How Communication Tools Shaped How We Organize, and Why That’s Changing Now to the Idea Friendly Method
In 2016, my SaveYour.Town cofounder Deb Brown and I were on a working retreat when the Idea Friendly Method was still fairly new. As we worked through the method, she asked, “Why is this happening now?” Which is a great question.
I gave her a long answer at the time, but I’ve only shared part of it in one article here. Here’s the full story. It’s everything to do with our ability to communicate across distance.
In the 1840s, we got the telegraph.
In the 1850s, postage stamps for regular mail.
In the 1860s, the typewriter.
You can imagine how together these made communication a lot easier, and that easier communication revolutionized how people worked together.
In the 1850s we saw the first uses of organizational charts for business
In the 1870s we got Robert’s Rules of Order.
This was setting up the style of formal organizations that we still work with today. It’s part of all our local organizations, governments, boards and committees.
This is also why so many organizations have founding dates in the 1900s and ‘10s. It was an organization boom. Professional societies, fraternities and sororities, arts organizations, unions, commercial groups and a lot more multiplied and thrived for decades.

But communications tools kept changing.
In the 1970s, we saw the beginnings of email.
In the 1980s, it was the internet.
In the 1990s, text messaging.
By the 2000s, we had social networks.
Then it all moved into our hands, and we carried it everywhere. By today, it’s clear our old way of organizing ourselves in the typewriter age won’t cut it anymore.

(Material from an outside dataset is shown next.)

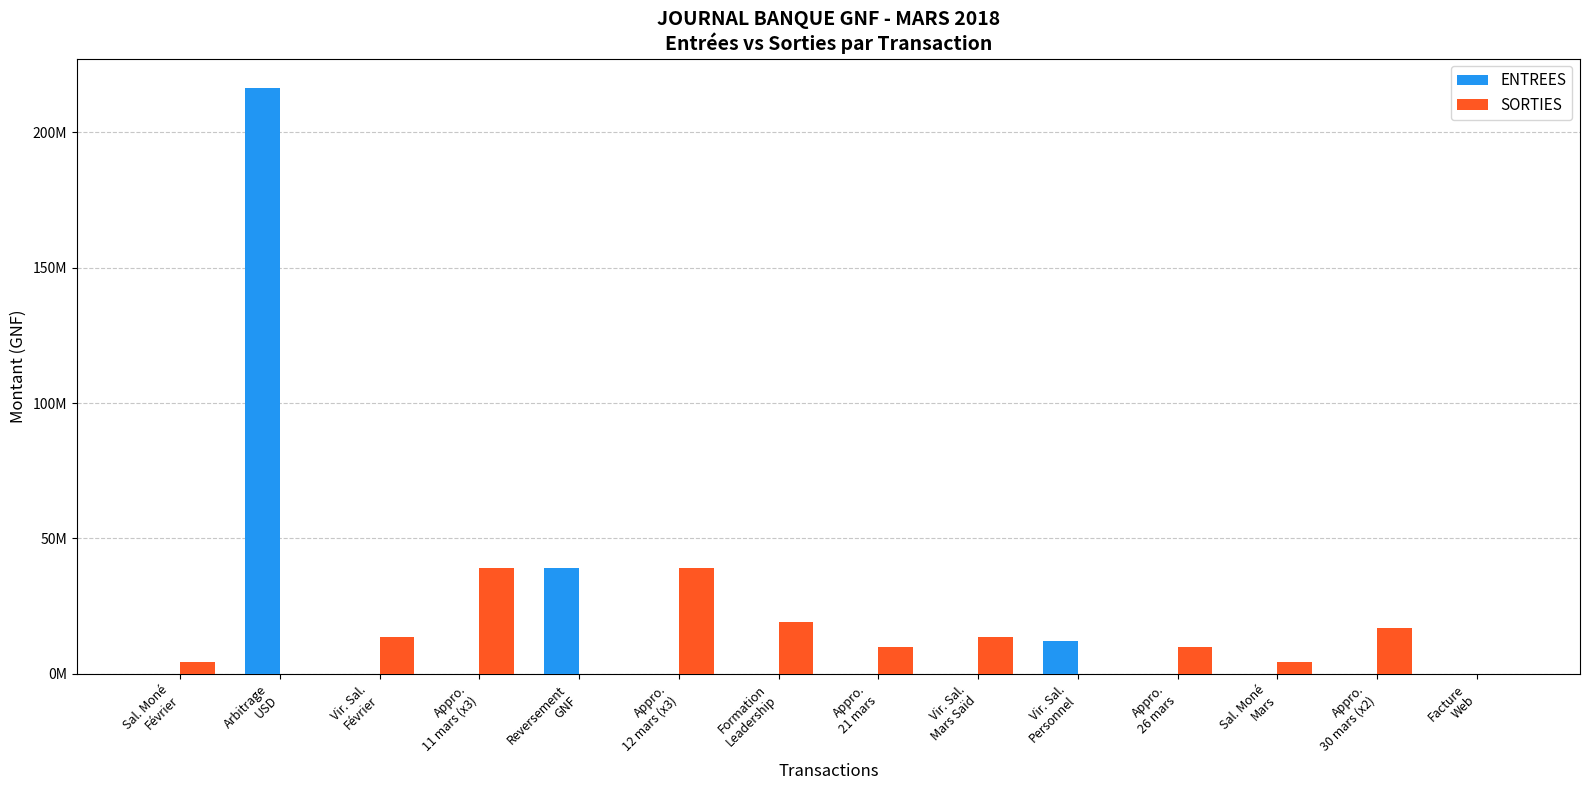

True or false: ENTREES has a value of 0 at Sal. Moné
Mars.

True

You are reading this on a device with more computing power than all government agencies held, what, 50 years ago? Together, people like you and me hold more communications power, the ability to reach individuals and groups, to broadcast and to receive, instantly, synchronously or asynchronously, than all the media companies held decades ago.
We have instant access to information that was unthinkable even 20 years ago. And we can access it any time and anywhere. Common AI tools can now help us understand and tap that information.
Knowing all that, it’s obvious that we’re going to use new ways of working together. That’s why we are shifting from formal organizations to working together informally, as needed. It’s an epic shift in power toward individuals. It’s another boom, but without all the structure.